I'm not miserably sick every day now and I'm am extremely thankful for that! Now I have 2 months worth of things to catch up on because of the sickness. Luckily, I am very healthy now that it's time for finals but I have to do so well on them to make up for not doing so well because of being sick. I'm just hoping to manage my time well enough to do the best I can.
So, now that I have a few things figured out in my mind, I have to find a way to actively stay on top of things and apparently do it differently than I ever have. It sure seems complicated but at least I can put my thoughts in the right direction now rather than aimlessly thinking about why things don't make sense to me.
Maybe that was a mouthful of blabber that just went through my finger tips onto a computer screen but at least it's out of my head and I know which direction I'm going now. It's time to get more motivated than usual and get myself back on track.

Monday, November 28, 2011

"Lord move in the way that I've never seen before, There's a mountain in the way and a lock on the door, I'm drifting away, Waves are crashing on the shore, Lord move, Move or move me" - FFH

Friday, November 18, 2011

Word Vomit

I'm feeling rather stressed. I haven't been keeping up with school well because of the sickness I've had. All the throwing up and not being able to eat and being dehydrated and having to have 2,000 cc of IV fluid this week have really added up. I'm trying to be a good wife and mother but that's so hard when you can't get your own butt out of bed. I've missed all my classes this week because of being so sick. I have a make up test in math today and I don't feel ready for it at all. I was hoping to have until next Tuesday to do it but that didn't work out. I guess I should be most thankful that I at least get to do it and no get a ZERO on it. That would suck! So, I'll do my best and see what that gets me.
I'm ready to feel better. I wasn't this sick with either of my other pregnancies and I didn't expect it to get this bad. I just want to feel good so I can keep up with life again.
I won't be going to Thailand as originally planned, also because of this sickness. Maybe it's God's way of showing me it's best for me to stay home right now. I know this baby is more important than most things and I have to remember that. It's just sucking the life out of me. However, every time we get to see the little one in an ultrasound, it makes it all worth it to me. One day I'll get to hold the little booger and that will make it all even better.
I HAVE to keep my head up and keep myself going. It's all worth it. Every ounce of vomit. Every bit of lost energy. Everything. Maybe I'll feel better soon. Hopefully at least enough to be able to enjoy some amazing turkey dinners since we'll be in the country afterall :) Can't wait to see all of my family then too!

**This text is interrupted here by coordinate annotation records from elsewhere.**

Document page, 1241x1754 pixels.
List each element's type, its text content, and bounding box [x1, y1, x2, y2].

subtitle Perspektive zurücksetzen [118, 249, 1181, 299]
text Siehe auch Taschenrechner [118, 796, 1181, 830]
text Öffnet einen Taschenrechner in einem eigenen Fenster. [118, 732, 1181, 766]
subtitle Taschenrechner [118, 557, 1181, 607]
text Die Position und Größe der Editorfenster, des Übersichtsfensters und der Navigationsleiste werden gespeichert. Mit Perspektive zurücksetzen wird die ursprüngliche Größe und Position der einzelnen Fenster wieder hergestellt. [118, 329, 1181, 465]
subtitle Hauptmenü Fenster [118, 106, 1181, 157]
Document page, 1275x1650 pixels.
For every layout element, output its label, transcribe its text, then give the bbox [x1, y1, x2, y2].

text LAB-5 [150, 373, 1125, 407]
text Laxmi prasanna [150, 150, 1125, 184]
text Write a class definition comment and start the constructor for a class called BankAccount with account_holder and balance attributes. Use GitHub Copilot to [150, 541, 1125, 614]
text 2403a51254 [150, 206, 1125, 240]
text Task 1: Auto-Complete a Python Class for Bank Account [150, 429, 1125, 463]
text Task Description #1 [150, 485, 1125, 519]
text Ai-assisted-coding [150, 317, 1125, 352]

Wednesday, October 19, 2011

I have learned two things this morning from my wonderful daughter. Coloring Dora the Explorer papers with crayons is much more enjoyable than studying for the history exam  I have tomorrow and also that the word "diggie" means "poof". Who knew?! Ha! I love her :)

Wednesday, October 5, 2011

I never knew how much fun it would be to teach my little girl how to put her hair up in a ponytail. She has so much patience that I've never seen before. We're having a super time. Girls days are the best!